YOUR ASSIGNMENT: Turn every line of text in the listing below into a JSON list of strings, one string per line, with blank lines left out. Leave the pictures out of the answer.
** WORKING DATA follows **
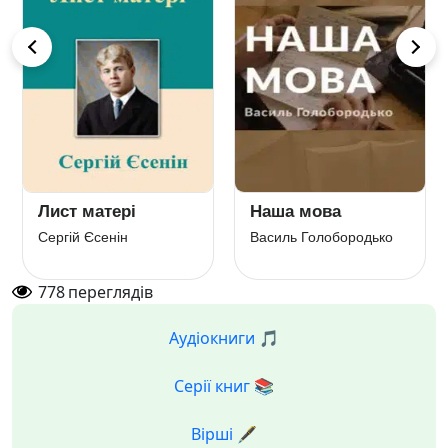
Лист матері
Наша мова
Сергій Єсенін
Василь Голобородько
778
переглядів
Аудіокниги 🎵
Серії книг 📚
Вірші 🖋️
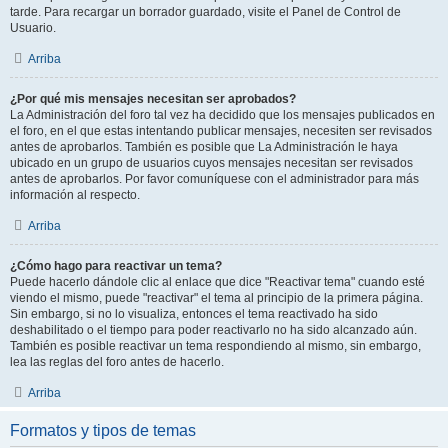
tarde. Para recargar un borrador guardado, visite el Panel de Control de
Usuario.
Arriba
¿Por qué mis mensajes necesitan ser aprobados?
La Administración del foro tal vez ha decidido que los mensajes publicados en
el foro, en el que estas intentando publicar mensajes, necesiten ser revisados
antes de aprobarlos. También es posible que La Administración le haya
ubicado en un grupo de usuarios cuyos mensajes necesitan ser revisados
antes de aprobarlos. Por favor comuníquese con el administrador para más
información al respecto.
Arriba
¿Cómo hago para reactivar un tema?
Puede hacerlo dándole clic al enlace que dice "Reactivar tema" cuando esté
viendo el mismo, puede "reactivar" el tema al principio de la primera página.
Sin embargo, si no lo visualiza, entonces el tema reactivado ha sido
deshabilitado o el tiempo para poder reactivarlo no ha sido alcanzado aún.
También es posible reactivar un tema respondiendo al mismo, sin embargo,
lea las reglas del foro antes de hacerlo.
Arriba
Formatos y tipos de temas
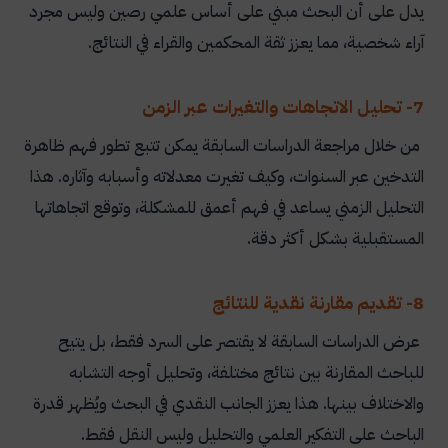
يدل على أن البحث مبني على أساس علمي رصين وليس مجرد
آراء شخصية، مما يعزز ثقة المحكمين والقراء في النتائج.
7- تحليل الاتجاهات والتغيرات عبر الزمن
من خلال مراجعة الدراسات السابقة يمكن تتبع تطور فهم ظاهرة
التدخين عبر السنوات، وكيف تغيرت معدلاته وأسبابه وآثاره. هذا
التحليل الزمني يساعد في فهم أعمق للمشكلة، وتوقع اتجاهاتها
المستقبلية بشكل أكثر دقة.
8- تقديم مقارنة نقدية للنتائج
عرض الدراسات السابقة لا يقتصر على السرد فقط، بل يتيح
للباحث المقارنة بين نتائج مختلفة، وتحليل أوجه التشابه
والاختلاف بينها. هذا يعزز الجانب النقدي في البحث ويُظهر قدرة
الباحث على التفكير العلمي والتحليل وليس النقل فقط.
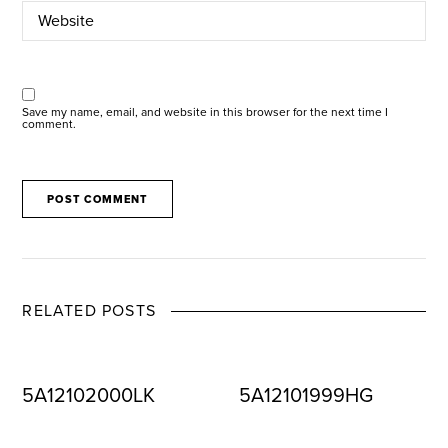
Save my name, email, and website in this browser for the next time I
comment.
RELATED POSTS
5A12102000LK
5A12101999HG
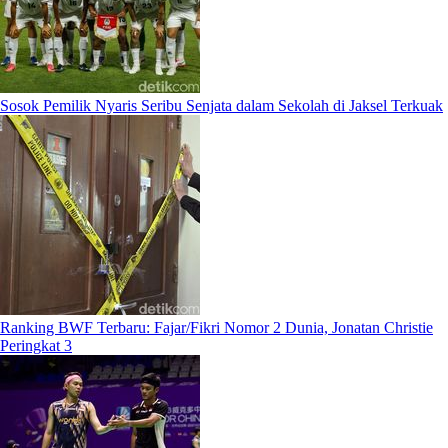
Sosok Pemilik Nyaris Seribu Senjata dalam Sekolah di Jaksel Terkuak
Ranking BWF Terbaru: Fajar/Fikri Nomor 2 Dunia, Jonatan Christie
Peringkat 3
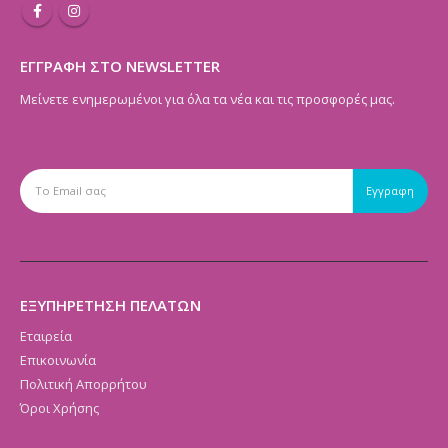
ΕΓΓΡΑΦΗ ΣΤΟ NEWSLETTER
Μείνετε ενημερωμένοι για όλα τα νέα και τις προσφορές μας.
ΕΞΥΠΗΡΕΤΗΣΗ ΠΕΛΑΤΩΝ
Εταιρεία
Επικοινωνία
Πολιτική Απορρήτου
Όροι Χρήσης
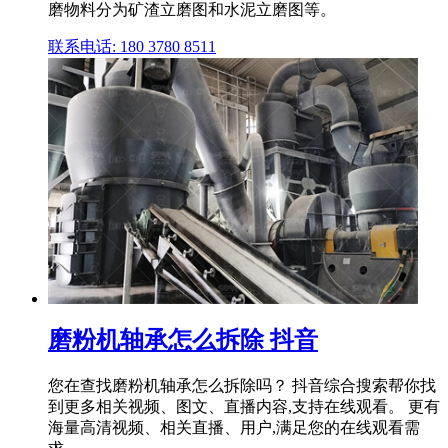
磨物料分为矿渣立磨图和水泥立磨图等。
联系电话: 180 3780 8511
磨粉机轴承怎么拆除 抖音
您在查找磨粉机轴承怎么拆除吗？ 抖音综合搜索帮你找
到更多相关视频、图文、直播内容,支持在线观看。 更有
海量高清视频、相关直播、用户,满足您的在线观看需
** End of WORKING DATA **
SOLUTION TO THE PROBLEM:
[
  "Лист матері",
  "Наша мова",
  "Сергій Єсенін",
  "Василь Голобородько",
  "778",
  "переглядів",
  "Аудіокниги 🎵",
  "Серії книг 📚",
  "Вірші 🖋️",
  "tarde. Para recargar un borrador guardado, visite el Panel de Control de",
  "Usuario.",
  "Arriba",
  "¿Por qué mis mensajes necesitan ser aprobados?",
  "La Administración del foro tal vez ha decidido que los mensajes publicados en",
  "el foro, en el que estas intentando publicar mensajes, necesiten ser revisados",
  "antes de aprobarlos. También es posible que La Administración le haya",
  "ubicado en un grupo de usuarios cuyos mensajes necesitan ser revisados",
  "antes de aprobarlos. Por favor comuníquese con el administrador para más",
  "información al respecto.",
  "Arriba",
  "¿Cómo hago para reactivar un tema?",
  "Puede hacerlo dándole clic al enlace que dice \"Reactivar tema\" cuando esté",
  "viendo el mismo, puede \"reactivar\" el tema al principio de la primera página.",
  "Sin embargo, si no lo visualiza, entonces el tema reactivado ha sido",
  "deshabilitado o el tiempo para poder reactivarlo no ha sido alcanzado aún.",
  "También es posible reactivar un tema respondiendo al mismo, sin embargo,",
  "lea las reglas del foro antes de hacerlo.",
  "Arriba",
  "Formatos y tipos de temas",
  "يدل على أن البحث مبني على أساس علمي رصين وليس مجرد",
  "آراء شخصية، مما يعزز ثقة المحكمين والقراء في النتائج.",
  "7- تحليل الاتجاهات والتغيرات عبر الزمن",
  "من خلال مراجعة الدراسات السابقة يمكن تتبع تطور فهم ظاهرة",
  "التدخين عبر السنوات، وكيف تغيرت معدلاته وأسبابه وآثاره. هذا",
  "التحليل الزمني يساعد في فهم أعمق للمشكلة، وتوقع اتجاهاتها",
  "المستقبلية بشكل أكثر دقة.",
  "8- تقديم مقارنة نقدية للنتائج",
  "عرض الدراسات السابقة لا يقتصر على السرد فقط، بل يتيح",
  "للباحث المقارنة بين نتائج مختلفة، وتحليل أوجه التشابه",
  "والاختلاف بينها. هذا يعزز الجانب النقدي في البحث ويُظهر قدرة",
  "الباحث على التفكير العلمي والتحليل وليس النقل فقط.",
  "Save my name, email, and website in this browser for the next time I",
  "comment.",
  "RELATED POSTS",
  "5A12102000LK",
  "5A12101999HG",
  "Sosok Pemilik Nyaris Seribu Senjata dalam Sekolah di Jaksel Terkuak",
  "Ranking BWF Terbaru: Fajar/Fikri Nomor 2 Dunia, Jonatan Christie",
  "Peringkat 3",
  "ΕΓΓΡΑΦΗ ΣΤΟ NEWSLETTER",
  "Μείνετε ενημερωμένοι για όλα τα νέα και τις προσφορές μας.",
  "ΕΞΥΠΗΡΕΤΗΣΗ ΠΕΛΑΤΩΝ",
  "Εταιρεία",
  "Επικοινωνία",
  "Πολιτική Απορρήτου",
  "Όροι Χρήσης",
  "磨物料分为矿渣立磨图和水泥立磨图等。",
  "联系电话: 180 3780 8511",
  "磨粉机轴承怎么拆除 抖音",
  "您在查找磨粉机轴承怎么拆除吗？ 抖音综合搜索帮你找",
  "到更多相关视频、图文、直播内容,支持在线观看。 更有",
  "海量高清视频、相关直播、用户,满足您的在线观看需"
]